• [Task item] Write out every line of the listing below verbatim, omitting the pictures.

• [The records]
____
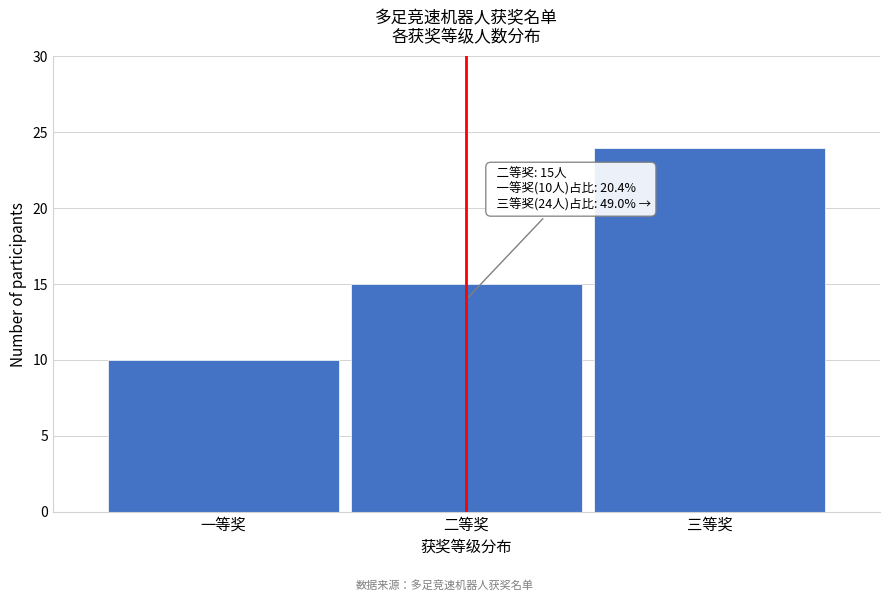

Reading left to right, transcribe all the data shown in this chart.

10	15	24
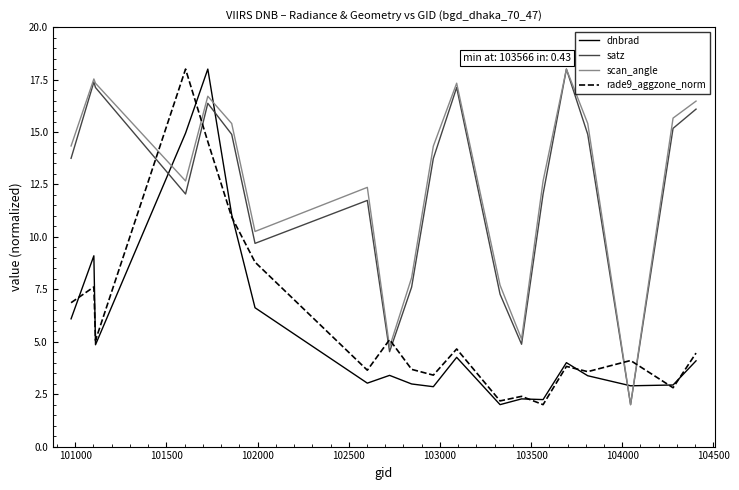

After their last crossing, which series has the higher values: dnbrad or satz?

satz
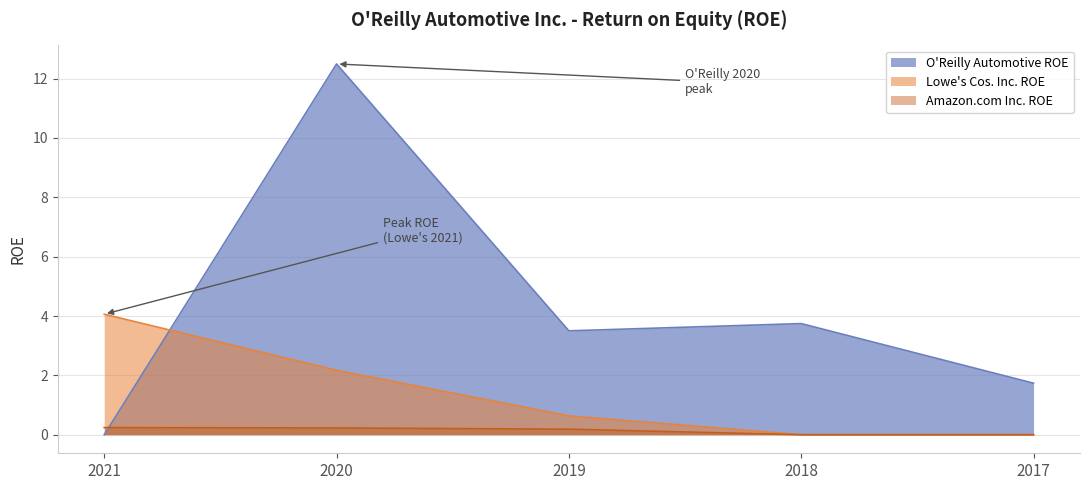

Reading right to left, what are all the values shown in this chart?

O'Reilly Automotive ROE: 1.7	3.7	3.5	12.5	0.0
Lowe's Cos. Inc. ROE: 0.0	0.0	0.6	2.2	4.1
Amazon.com Inc. ROE: 0.0	0.0	0.2	0.2	0.2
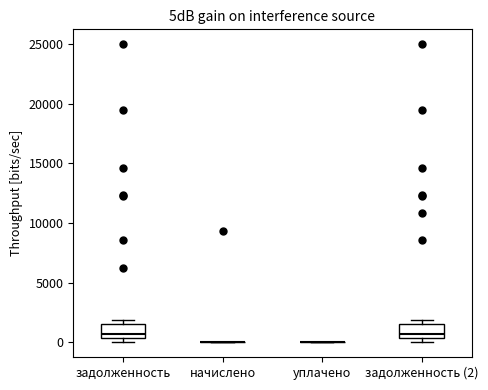

Reading left to right, read every box against the y-axis: the position of its median line, the range the box covers, and the ends of its whiskers. The values are not printed on the chart, so give them approximately, as read against the axis.

задолженность: median 500 (just above the box's lower edge), box 500 to 1500, whiskers 0 to 2000
начислено: box collapsed to a line at 0, whiskers 0 to 0
уплачено: box collapsed to a line at 0, whiskers 0 to 0
задолженность (2): median 500 (just above the box's lower edge), box 500 to 1500, whiskers 0 to 2000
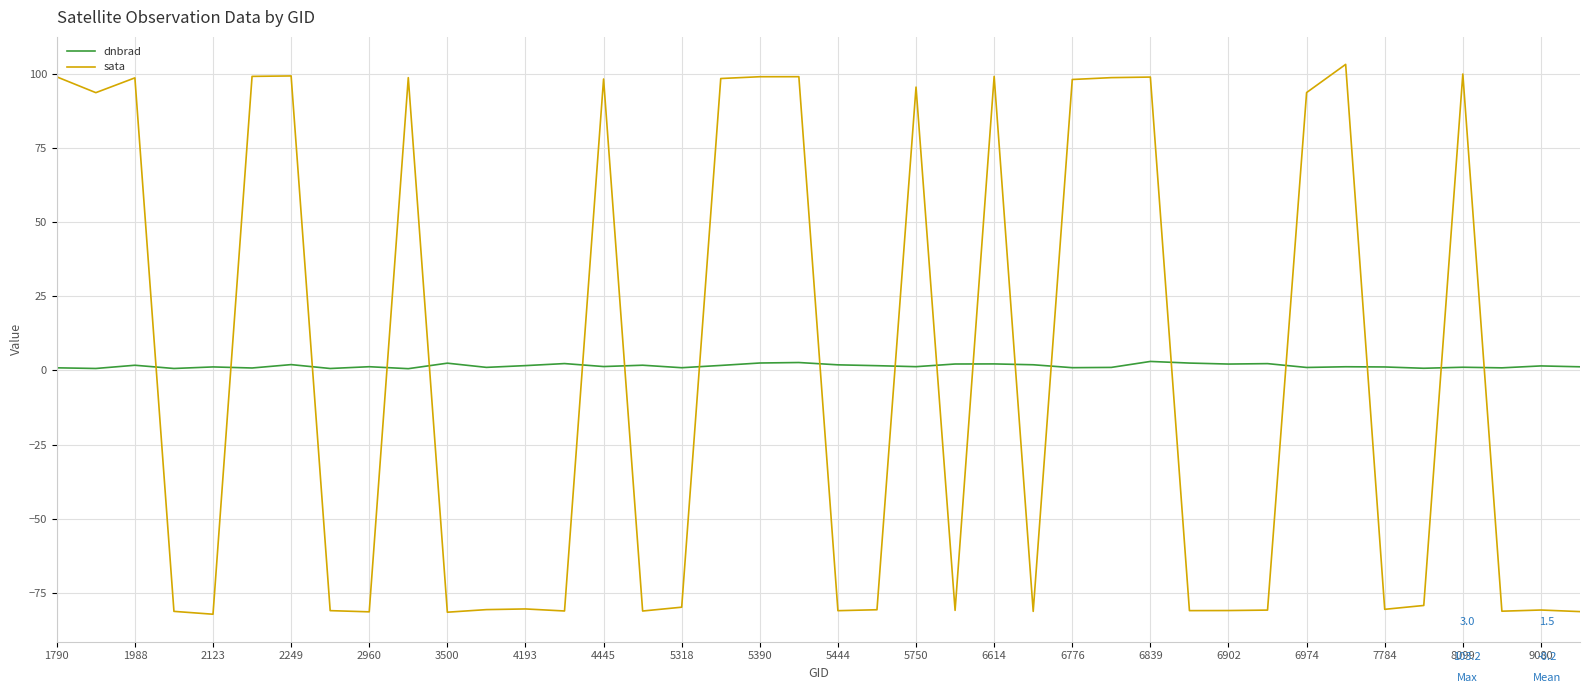

What are all the series names shown in the legend?

dnbrad, sata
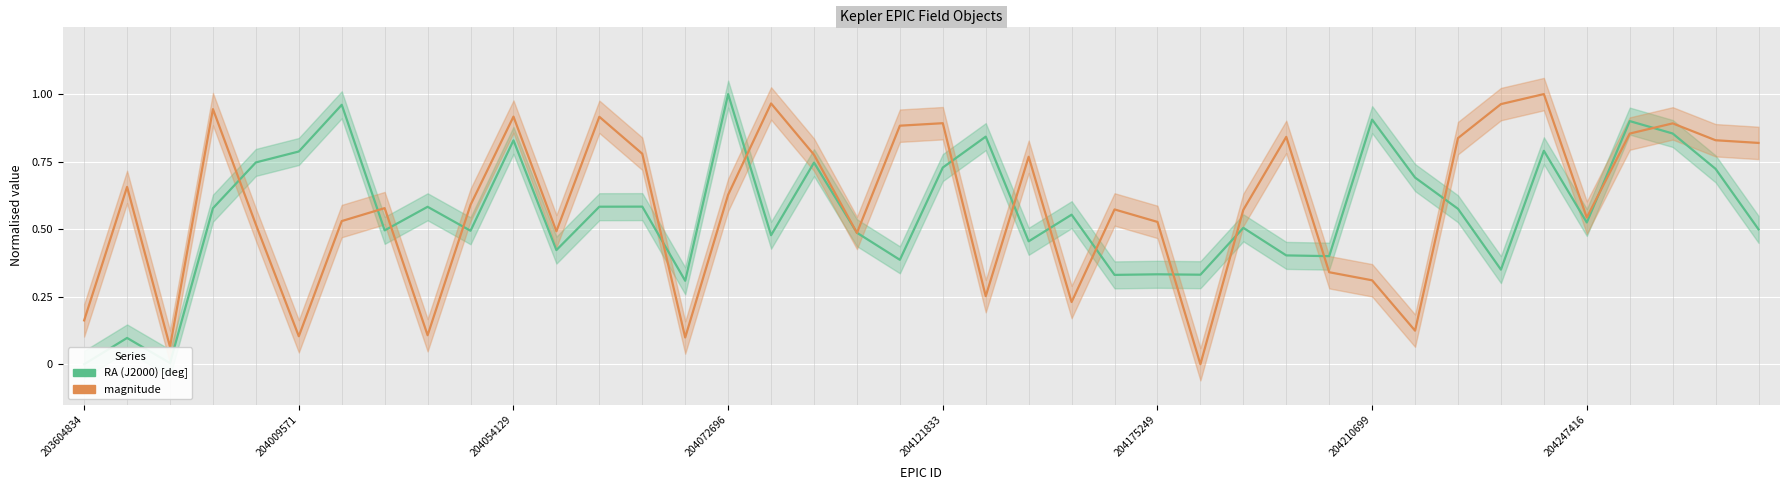

Read the RA (J2000) [deg] value at 28.

0.4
____
• [Answer to this exercise]
Reading left to right, transcribe all the data shown in this chart.

10	15	24

After their last crossing, which series has the higher values: dnbrad or satz?

satz

Reading right to left, what are all the values shown in this chart?

O'Reilly Automotive ROE: 1.7	3.7	3.5	12.5	0.0
Lowe's Cos. Inc. ROE: 0.0	0.0	0.6	2.2	4.1
Amazon.com Inc. ROE: 0.0	0.0	0.2	0.2	0.2

Reading left to right, read every box against the y-axis: the position of its median line, the range the box covers, and the ends of its whiskers. The values are not printed on the chart, so give them approximately, as read against the axis.

задолженность: median 500 (just above the box's lower edge), box 500 to 1500, whiskers 0 to 2000
начислено: box collapsed to a line at 0, whiskers 0 to 0
уплачено: box collapsed to a line at 0, whiskers 0 to 0
задолженность (2): median 500 (just above the box's lower edge), box 500 to 1500, whiskers 0 to 2000

What are all the series names shown in the legend?

dnbrad, sata

Read the RA (J2000) [deg] value at 28.

0.4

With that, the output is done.